Sonusahani.com - AI Guide and Solutions

No matter how fast or slow you speak, shout, whisper, or switch languages mid sentence, this model handles it in real time with less than half a second of delay. Welcome to Voxtral Mini 4 billion real time, released by Mistral. Voxtral is an open-source speech-to-text model that can transcribe what you are saying as you are saying it in 13 languages ranging from Italian to Chinese to French to German and Russian. Yes, mostly they are European languages, but I’m sure they are going to increase that range.

The accuracy as per this benchmark is really astounding. This sort of accuracy was something you would only get from a slow offline system that processes audio after you are done talking. You can think of this system like having a human transcriptionist who types exactly what you say the moment you say it, except this runs entirely locally, and that’s what I did here.

Voxtral Mini 4B Real-Time Transcription: Full Local Demo Insight

I used an Ubuntu system with one GPU card, Nvidia RTX 6000 with 48 GB of VRAM.

Setup and environment

The tool I used is UV. I already have UV installed. It is a single liner to get it installed.
Create a virtual environment, which is a best practice, and activate that virtual environment.
The tool used to serve it is VLM and it is available in nightly. It doesn’t work with transformers at the moment, so that is the only way to get it installed. I installed it with UV.
Install the audio processing libraries: sox, librosa, and soundfile.

Screenshot from Voxtral Mini 4B Real-Time Transcription: Full Local Demo Insight at 108s

Serve the model and launch the demo

Serve it through VLM. The first run downloads the model. The file size is consolidated to close to 9 GB.
From another terminal, launch the Gradio demo. This is code they have already provided on their model card. I made very minor cosmetic changes, but it runs as is.
The demo runs publicly and on a local URL.
VRAM consumption for me was close to 36 GB as it fully loaded onto the GPU. Transcription continued with over 34.6 GB of VRAM in use. Make sure you have that much VRAM for this model.

Screenshot from Voxtral Mini 4B Real-Time Transcription: Full Local Demo Insight at 234s

What the demo looks like and how it performed

Screenshot from Voxtral Mini 4B Real-Time Transcription: Full Local Demo Insight at 299s

The Gradio demo is very basic, but it works.

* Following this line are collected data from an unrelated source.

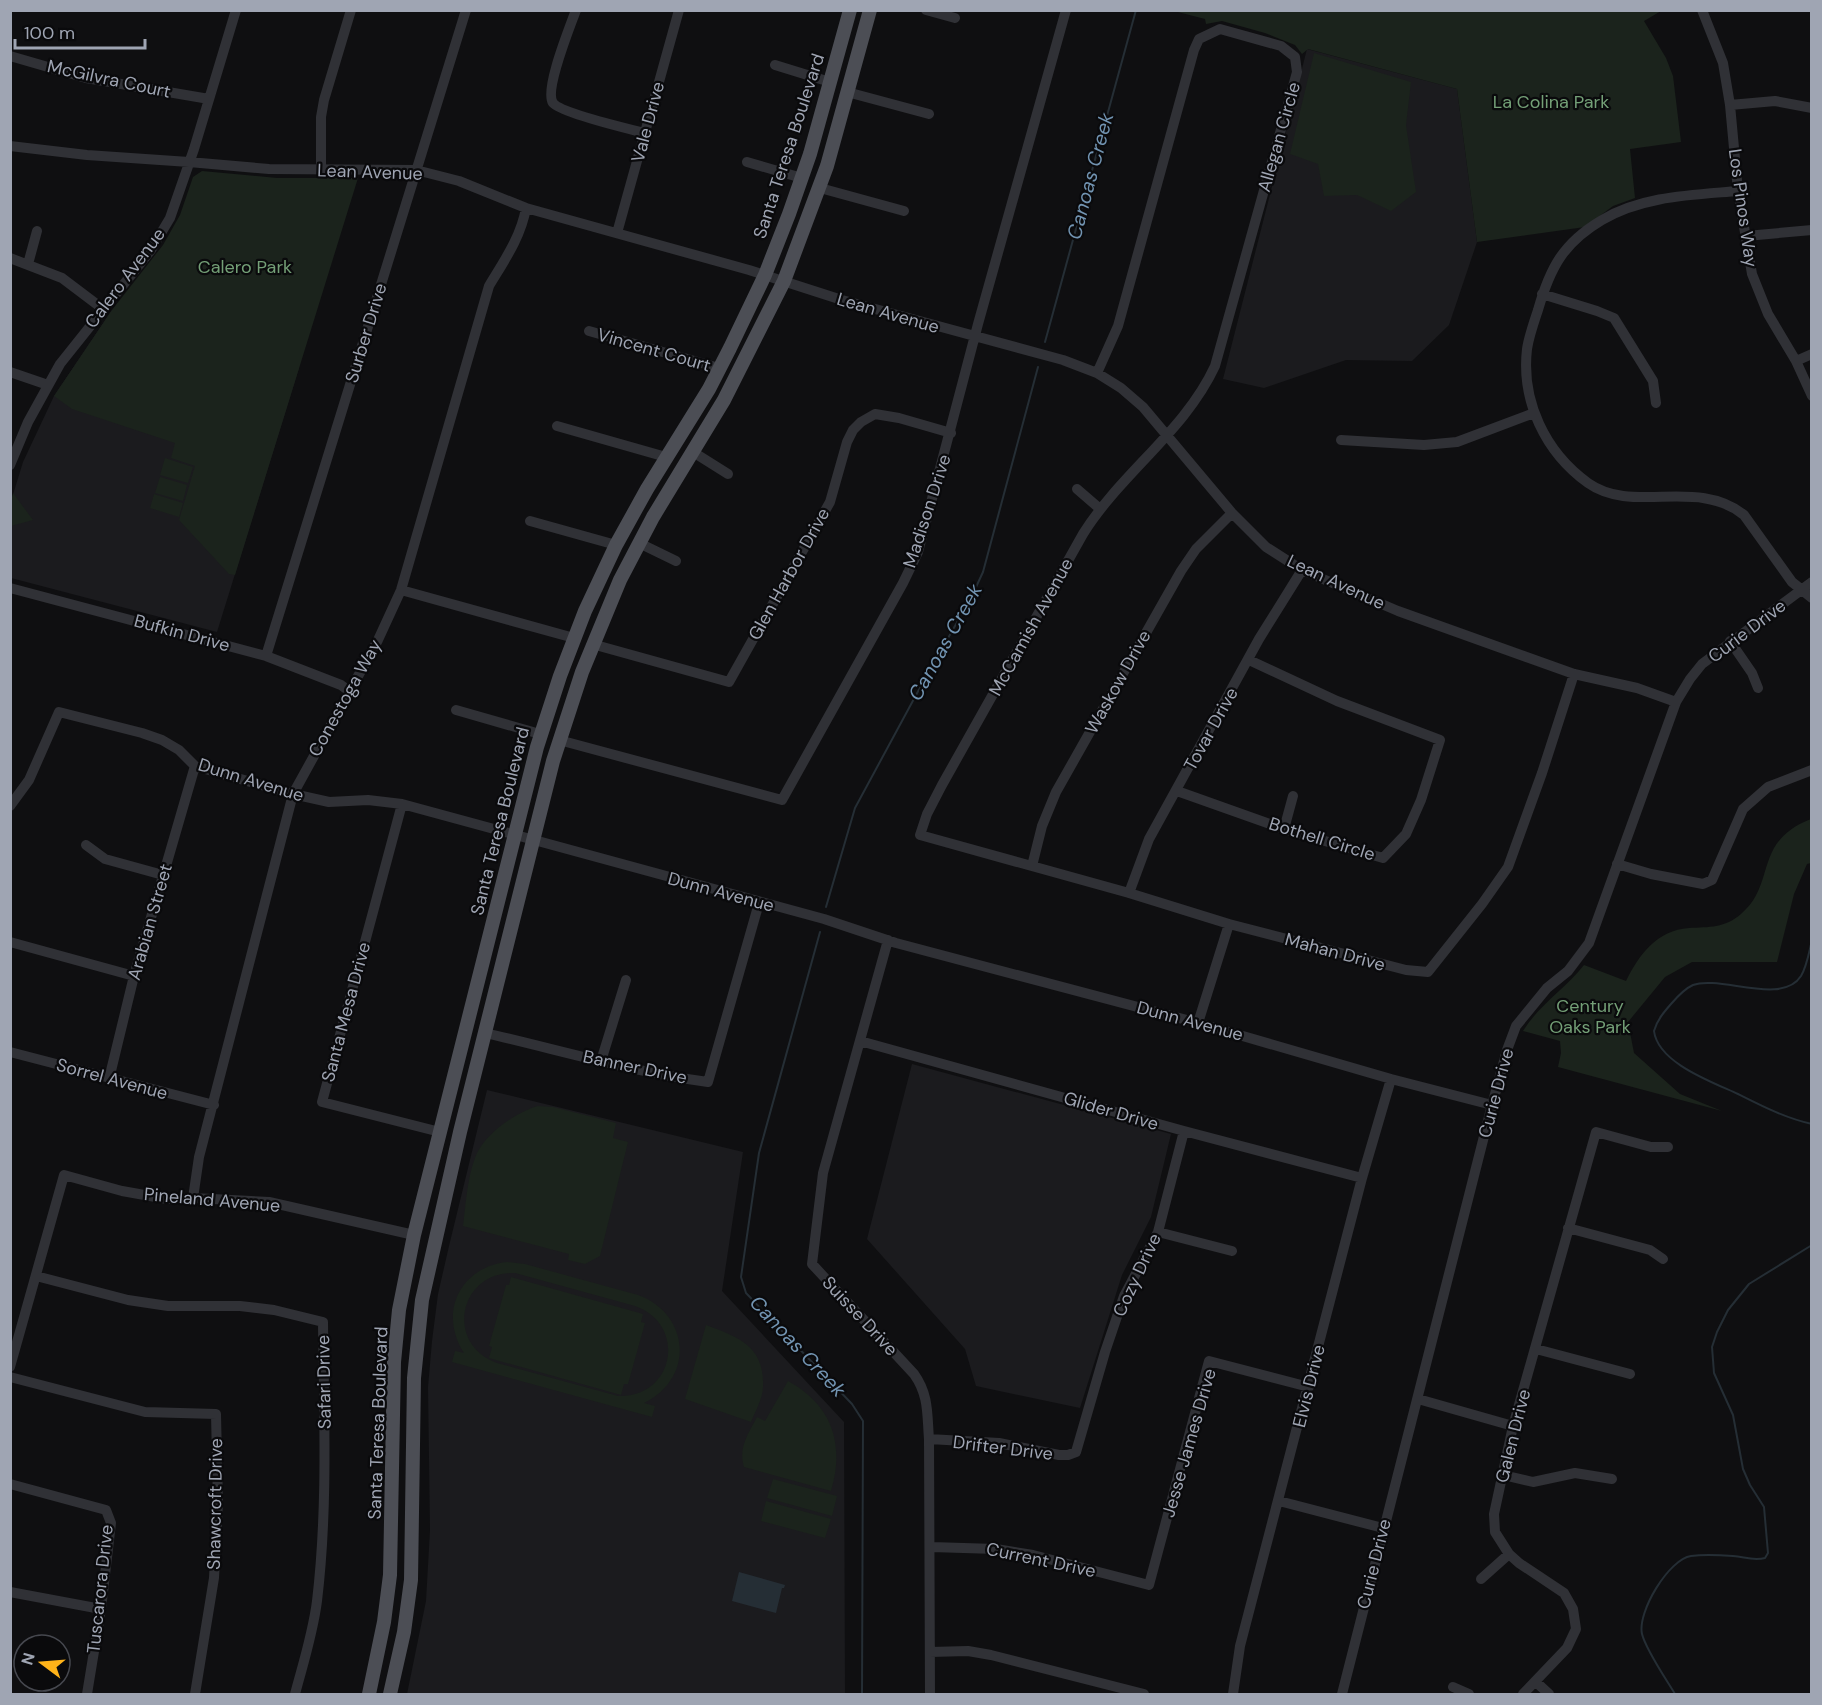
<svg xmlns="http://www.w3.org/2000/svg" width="1822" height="1705" font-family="'DM Sans',sans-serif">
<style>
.built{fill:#1b1b1e}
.green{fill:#1b231c;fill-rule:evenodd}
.water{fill:#252e35}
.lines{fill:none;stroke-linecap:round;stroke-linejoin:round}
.stream{stroke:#252e35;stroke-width:2}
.minor{stroke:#303136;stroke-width:10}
.major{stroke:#4c4e55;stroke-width:14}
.labels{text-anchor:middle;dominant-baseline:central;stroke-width:4.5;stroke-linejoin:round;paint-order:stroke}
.street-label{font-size:18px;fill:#9fa5b3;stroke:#0a0a0c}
.park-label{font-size:18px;fill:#74a077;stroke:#0a0a0c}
.water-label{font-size:20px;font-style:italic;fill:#7294b2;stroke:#0a0a0c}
</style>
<rect width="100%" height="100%" fill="#0f0f11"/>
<path class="built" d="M1307 49 1457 89 1477 242 1449 325 1412 361 1346 360 1264 388 1223 379Z
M112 310 299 368 217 632 11 578V501L23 462 54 396Z
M912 1064 1171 1134 1151 1217 1122 1275 1080 1408 976 1386 965 1349 867 1239Z
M487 1090 743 1152 722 1291 844 1422 845 1694H407L426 1601 430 1530 428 1387 432 1341 438 1294 449 1246Z"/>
<path class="green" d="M1174 11H1661L1644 21 1666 58 1673 76 1681 142 1630 149 1635 198 1613 206 1585 227 1477 242 1457 89 1308 49 1302 54 1295 45 1265 33 1222 21 1206 24 1205 19Z
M1314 53 1411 82 1406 125 1416 192 1391 211 1357 195 1324 196 1318 164 1290 154Z
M202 171 277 178H358L235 575 229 574 179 520 195 466 171 458 175 443 72 409 54 396 112 310 163 245 180 215 193 177Z
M165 458 193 467 188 483 160 475Z
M160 477 187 485 183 501 155 493Z
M13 493 33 520 11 526V501Z
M154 494 183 503 179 517 150 508Z
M1811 819V863L1807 864 1794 894 1777 962H1692L1665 977 1628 1022 1634 1053 1680 1094 1722 1111 1558 1067 1561 1053 1560 1041 1523 1031C1539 1005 1565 989 1584 965L1626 981C1639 955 1657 930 1689 928 1709 927 1725 928 1741 914 1777 884 1752 842 1811 819Z
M538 1106 553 1107 616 1123 613 1138 628 1142 600 1256 585 1264 568 1260 569 1254 463 1226C466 1204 467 1179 475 1158 483 1135 516 1112 538 1106Z
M507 1262 525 1264 638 1295C690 1314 695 1378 644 1403L655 1406 652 1417 452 1362 455 1351 464 1353C438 1313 460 1267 507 1262ZM515 1273 635 1306C688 1325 674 1398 618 1396L497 1363C444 1344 459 1271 515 1273Z
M511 1277 643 1314 641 1322 645 1323 628 1384H624L621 1395 489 1358 492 1347 489 1346 506 1285H509Z
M706 1325C739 1337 765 1347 763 1387 763 1398 755 1412 751 1422L685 1399Z
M788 1381C832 1405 845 1444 831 1491L744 1467C738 1448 748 1434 757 1417L765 1421Z
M773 1479 837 1496 832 1516 767 1498Z
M766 1501 831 1519 825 1538 761 1521Z"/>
<path class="water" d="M739 1572 785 1585 784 1588H782L776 1613 732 1601Z"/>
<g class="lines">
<path class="stream" d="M1045 342 1136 10
M826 907 855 808 929 671 970 600 983 572 1038 367
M820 932 759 1153 741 1277 746 1293 852 1404 863 1421 862 1694
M1812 940C1809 952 1807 966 1801 976 1782 1006 1720 975 1693 985 1684 989 1677 997 1671 1004 1664 1012 1657 1020 1654 1031 1658 1063 1712 1082 1738 1094 1762 1106 1785 1118 1812 1124
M1675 1694C1666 1679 1646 1650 1642 1634 1637 1612 1669 1559 1691 1556 1705 1554 1720 1555 1733 1556 1745 1557 1753 1561 1765 1558L1768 1553 1764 1507 1750 1485 1743 1469 1733 1415 1714 1373 1712 1347 1717 1332 1728 1310 1749 1284 1812 1245"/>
<path class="minor" d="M576 10C570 27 544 90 553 103 561 113 629 129 645 133
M926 10 955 18
M1702 10 1723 63 1730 105 1738 191 1752 274 1768 314 1796 361 1812 396
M10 56 86 78 209 99
M775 65 830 82
M847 92 929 114
M1730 105 1775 101 1812 108
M10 146 87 155 189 162 269 169 416 170 459 181 526 208 749 270 842 300 1063 360 1097 373 1121 388 1143 407 1232 513 1266 547 1302 570 1398 611 1574 674 1637 688 1676 702
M747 162 802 178
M321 170V117L324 100 351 10
M820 188 904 211
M1738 191C1692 195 1642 196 1602 220 1563 243 1550 268 1538 310 1534 322 1529 336 1527 349 1521 401 1545 452 1588 483 1633 515 1697 477 1744 515L1792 582 1812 598
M617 233 679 10
M1746 236 1812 230
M10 258 62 278 103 309
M28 264 37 231
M1542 294 1597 311 1614 318 1653 381 1656 403
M589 331 719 368
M1796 361 1812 354
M10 372 48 385
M1097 373 1118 326 1194 50 1199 39 1220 29 1281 46 1295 57 1297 72 1215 366C1185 431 1121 473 1083 534L942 785 927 814 920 835 1129 893 1229 924 1406 970 1428 972 1482 904 1508 867 1542 773 1574 674
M557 426 666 457
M1341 440 1424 445 1457 442 1534 413
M693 452 728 474
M10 465 28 422 60 364 151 250 170 218 194 149 236 10
M1077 489 1099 508
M530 521 616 545
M639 543 676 561
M10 588 266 656 341 685 349 691
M401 590 574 638
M1730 641 1752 673 1758 688
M592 644 729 682 830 502 847 442 853 430 861 422 875 414 899 418 951 433
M266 656 466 10
M456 710 540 734
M559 740 782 800 903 583 918 552 978 324 1066 10
M1177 791 1284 829 1383 858 1406 834 1421 800 1440 740 1337 701 1249 660
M402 804 322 1102 440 1132
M10 806 29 780 59 712 142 733 162 740 179 750 195 766 293 794 329 802 368 800 402 804 824 919 896 943 1198 1023 1391 1079 1492 1105
M1284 829 1293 796
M86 845 105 859 163 875
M1617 864 1651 874 1703 884 1712 880 1743 809 1768 787 1812 770
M1032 866 1042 826 1056 792 1181 571 1196 549 1232 513
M1129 893 1149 839 1259 639 1302 570
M888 940 823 1173 812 1264 914 1374C929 1395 927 1414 929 1439L930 1694
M10 942 134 976
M1198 1023 1229 924
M485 1033C559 1050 633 1072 708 1082L759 903
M860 1041 1184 1131 1362 1178
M10 1052 214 1105
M601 1061 626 980
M109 1079 134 976 195 766
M193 1198 199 1157 293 794 378 640 401 590 489 286C504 261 521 237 526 208
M1568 1228 1650 1250 1663 1259
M1158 1232 1232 1251
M36 1276 128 1300 168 1306H240L274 1310 323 1322C324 1415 328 1509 317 1601 313 1633 303 1664 295 1694
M1536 1349 1630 1374
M10 1367 64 1175 122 1191 167 1199 193 1198 269 1202 414 1235
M10 1377 145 1412 216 1414 218 1503 214 1578 195 1694
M1418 1399 1513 1426
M929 1439 999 1443 1059 1455H1068L1076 1452 1105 1352 1124 1296 1158 1232 1184 1131
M1503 1475 1533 1482 1575 1473 1612 1479
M10 1484 106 1510 111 1523 101 1609 87 1694
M1279 1501 1383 1528
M931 1547 996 1549 1033 1555 1149 1585 1209 1361 1309 1387
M1481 1579 1509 1554
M10 1592 101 1609
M930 1652 968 1651 991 1655 1144 1694
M1536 1682 1549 1694
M1453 1687 1469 1694
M1233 1694 1240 1646 1362 1178 1391 1079
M1342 1694 1492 1105 1507 1050 1516 1026 1547 988 1568 971 1589 943 1676 702 1690 679 1702 664 1812 582
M1523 1694 1567 1648 1576 1629 1573 1609 1564 1593 1519 1563 1509 1554 1495 1532 1494 1514 1513 1426 1596 1132 1651 1147H1668"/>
<path class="major" d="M369 1694 384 1622 390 1575 394 1362 399 1310 414 1235 537 747 560 676 585 611 616 545 647 489 709 389 730 348 765 275 789 214 810 154 850 10
M390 1694 404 1632 411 1580 414 1378 422 1300 460 1132 553 761 582 672 620 580 653 517 724 400 784 281 827 166 870 10"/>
</g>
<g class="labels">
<g class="street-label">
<text transform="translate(109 79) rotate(12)">McGilvra Court</text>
<text transform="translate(648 122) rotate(-75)">Vale Drive</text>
<text transform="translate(1279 137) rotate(-74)">Allegan Circle</text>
<text transform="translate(789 146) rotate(-72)">Santa Teresa Boulevard</text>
<text transform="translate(370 172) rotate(2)">Lean Avenue</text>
<text transform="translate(1743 208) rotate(82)">Los Pinos Way</text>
<text transform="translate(125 278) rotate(-53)">Calero Avenue</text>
<text transform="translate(888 313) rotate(16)">Lean Avenue</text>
<text transform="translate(366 333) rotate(-73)">Surber Drive</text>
<text transform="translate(654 350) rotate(16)">Vincent Court</text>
<text transform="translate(927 511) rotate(-72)">Madison Drive</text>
<text transform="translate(789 574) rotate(-61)">Glen Harbor Drive</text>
<text transform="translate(1336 582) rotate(25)">Lean Avenue</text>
<text transform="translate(1031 627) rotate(-61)">McCamish Avenue</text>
<text transform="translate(1747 631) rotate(-37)">Curie Drive</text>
<text transform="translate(182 633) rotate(15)">Bufkin Drive</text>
<text transform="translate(1118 682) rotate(-61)">Waskow Drive</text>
<text transform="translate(345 698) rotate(-61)">Conestoga Way</text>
<text transform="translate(1211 729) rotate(-61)">Tovar Drive</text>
<text transform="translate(251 780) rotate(17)">Dunn Avenue</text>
<text transform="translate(500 821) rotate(-76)">Santa Teresa Boulevard</text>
<text transform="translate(1322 839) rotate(17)">Bothell Circle</text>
<text transform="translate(721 892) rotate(15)">Dunn Avenue</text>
<text transform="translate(150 922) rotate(-74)">Arabian Street</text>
<text transform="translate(1335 952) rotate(15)">Mahan Drive</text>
<text transform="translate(346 1012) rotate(-75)">Santa Mesa Drive</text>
<text transform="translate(1190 1021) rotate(15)">Dunn Avenue</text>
<text transform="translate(635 1067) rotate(12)">Banner Drive</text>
<text transform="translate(112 1079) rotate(15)">Sorrel Avenue</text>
<text transform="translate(1496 1093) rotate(-75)">Curie Drive</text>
<text transform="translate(1111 1111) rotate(16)">Glider Drive</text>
<text transform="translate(212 1200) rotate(5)">Pineland Avenue</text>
<text transform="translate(1137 1275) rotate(-65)">Cozy Drive</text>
<text transform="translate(860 1316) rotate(47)">Suisse Drive</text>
<text transform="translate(324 1382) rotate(-91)">Safari Drive</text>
<text transform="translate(1309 1386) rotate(-76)">Elvis Drive</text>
<text transform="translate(378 1423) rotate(-88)">Santa Teresa Boulevard</text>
<text transform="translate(1513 1436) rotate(-76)">Galen Drive</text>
<text transform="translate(1189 1443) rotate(-74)">Jesse James Drive</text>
<text transform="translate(1003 1448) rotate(7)">Drifter Drive</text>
<text transform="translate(215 1504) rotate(-89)">Shawcroft Drive</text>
<text transform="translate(1041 1560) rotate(12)">Current Drive</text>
<text transform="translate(1374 1564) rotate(-76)">Curie Drive</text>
<text transform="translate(100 1589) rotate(-84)">Tuscarora Drive</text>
</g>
<g class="park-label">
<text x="1551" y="102">La Colina Park</text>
<text x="245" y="267">Calero Park</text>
<text x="1590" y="1006">Century<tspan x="1590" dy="21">Oaks Park</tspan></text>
</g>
<g class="water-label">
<text transform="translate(1090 176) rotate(-75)">Canoas Creek</text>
<text transform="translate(945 642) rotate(-61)">Canoas Creek</text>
<text transform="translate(798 1346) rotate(47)">Canoas Creek</text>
</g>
</g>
<rect width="1822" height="1705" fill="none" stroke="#9fa5b3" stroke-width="24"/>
<g transform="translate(42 1663) rotate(286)"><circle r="28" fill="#0a0a0c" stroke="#46484f" stroke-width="1.5"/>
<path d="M0-4.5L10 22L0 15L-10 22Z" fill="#ffb319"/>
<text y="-9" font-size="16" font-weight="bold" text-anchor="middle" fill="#9fa5b3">N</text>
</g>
<path d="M15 39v9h130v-9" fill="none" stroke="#9fa5b3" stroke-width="3"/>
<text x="24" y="39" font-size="18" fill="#9fa5b3" stroke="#0a0a0c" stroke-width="4.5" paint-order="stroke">100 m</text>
</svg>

Start the mic and speak. No matter if I am shouting or just whispering, it is able to hear me, and the transcription speed and quality are impressive.
I could also speak some French or Dutch or Italian or any other language from the supported set. I tried Spanish. I also tried to speak Arabic, but I don’t think it supports that. It can do only European languages.
The claim about this model working at the speed of sound is spot on. These days many people and companies are claiming things, but when you actually install the model, it doesn’t work. Here it did.

Screenshot from Voxtral Mini 4B Real-Time Transcription: Full Local Demo Insight at 367s

Architecture, latency, and use cases for Voxtral Mini 4B Real-Time Transcription: Full Local Demo Insight

They built a custom audio encoder from scratch that processes sound in a causal way, meaning it only looks at what’s already been said, not what’s coming next. That is how it achieves the speed they are promising.

You can adjust the delay anywhere from 240 milliseconds to 2.4 seconds depending on your need for lightning fast responses or maximum accuracy.

Screenshot from Voxtral Mini 4B Real-Time Transcription: Full Local Demo Insight at 166s

Use cases:

Create live subtitles
Build a voice assistant
Transcribe private meetings without sending data to the cloud

Screenshot from Voxtral Mini 4B Real-Time Transcription: Full Local Demo Insight at 182s

This 4 billion model delivers professional grade results while running fast enough for real-time conversation.

Licensing

Mistral released it under the Apache 2 license. It’s good to see them coming back to Apache 2 licensing.

Final Thoughts

Voxtral Mini 4B real time is fast, accurate, and truly local. It handled rapid speech, whispers, and language switches with less than half a second of delay. Setup was straightforward with UV, VLM nightly, and standard audio libraries, the model download was about 9 GB, and the GPU footprint sat around 35 GB of VRAM during use. The custom causal audio encoder, adjustable latency, and Apache 2 license make this a strong option for live subtitles, on-device assistants, and private transcription.